In a bid to prevent corruption in Honduras, the country’s Immigration has allegedly detained former president, Manuel Zelaya, at the Central American nation’s Toncontin international airport for carrying $18,000 in cash.

The immigration claimed that the ex-president was smuggling cash out of the country when its officers accosted him and detained him for contravening the country’s law.

Zeleya, meanwhile, in an interview with newsmen yesterday, claimed that the cash was not his and that the law enforcement officers unjustly detained him even after he explained sources of the cash.

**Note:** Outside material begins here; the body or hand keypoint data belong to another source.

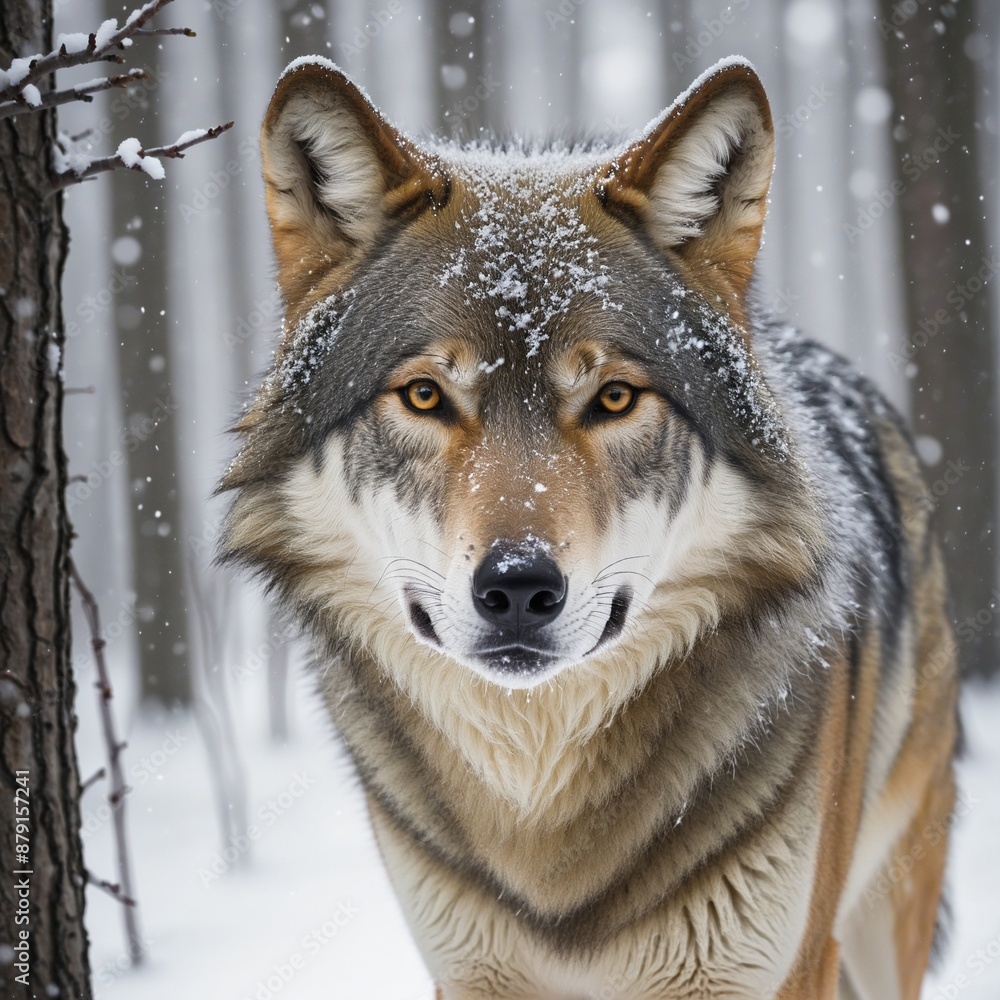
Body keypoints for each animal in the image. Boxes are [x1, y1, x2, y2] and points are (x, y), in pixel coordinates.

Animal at [219, 55, 960, 999]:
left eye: (612, 398)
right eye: (424, 395)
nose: (518, 589)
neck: (541, 814)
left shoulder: (783, 967)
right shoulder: (469, 973)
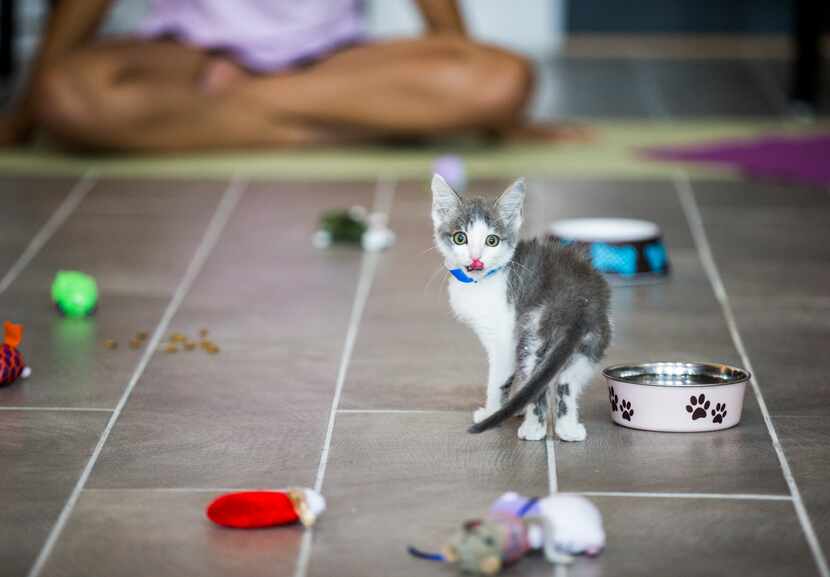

The former president said: “I don’t know the origin of that money. Obviously someone must have put it in my belongings. I have traveled 400 times and I know that you cannot travel with that amount of money. It is necessary to investigate who put that money in my belongings”.

Earlier, on his official Twitter page, he added: “The reason, a bag of money with $18,000, which is not mine. Now in the presence of the prosecutor”.

Zelaya stressed that he was stopped at immigration control in Toncontin airport after a search of his carry-on luggage which should not have occurred.

The former president had told newsmen that he planned to travel to Houston, Texas on a layover before flying to his final destination, Mexico, where he was set to give a conference on Saturday.

A spokesman for Honduras’ public prosecutor’s office debunked the allegations that Zelaya was detained and emphasized that the law enforcement officers were implementing provisions of the law.

The spokesman, Yuri Mora, said: “What is happening is what the law says, which means documenting (what happened) and once that is complete and signed by former president Zelaya, where he states the money is not his, he can easily go”.

Zelaya, who led Honduras from 2006 to 2009 and was an ally of late Venezuelan leader, Hugo Chavez, was deposed by the military in a June 2009 coup as he was preparing to hold a referendum on presidential re-election, which his opponents said was a ploy to stay in power.

He remains active in politics as leader of the leftist Partido Libertady Refundacion party and his wife ran in presidential elections in 2013.

It would be recalled that laws aimed at controlling trafficking and money laundering allow for a maximum of $10,000 to be taken out the country, which must be declared to authorities.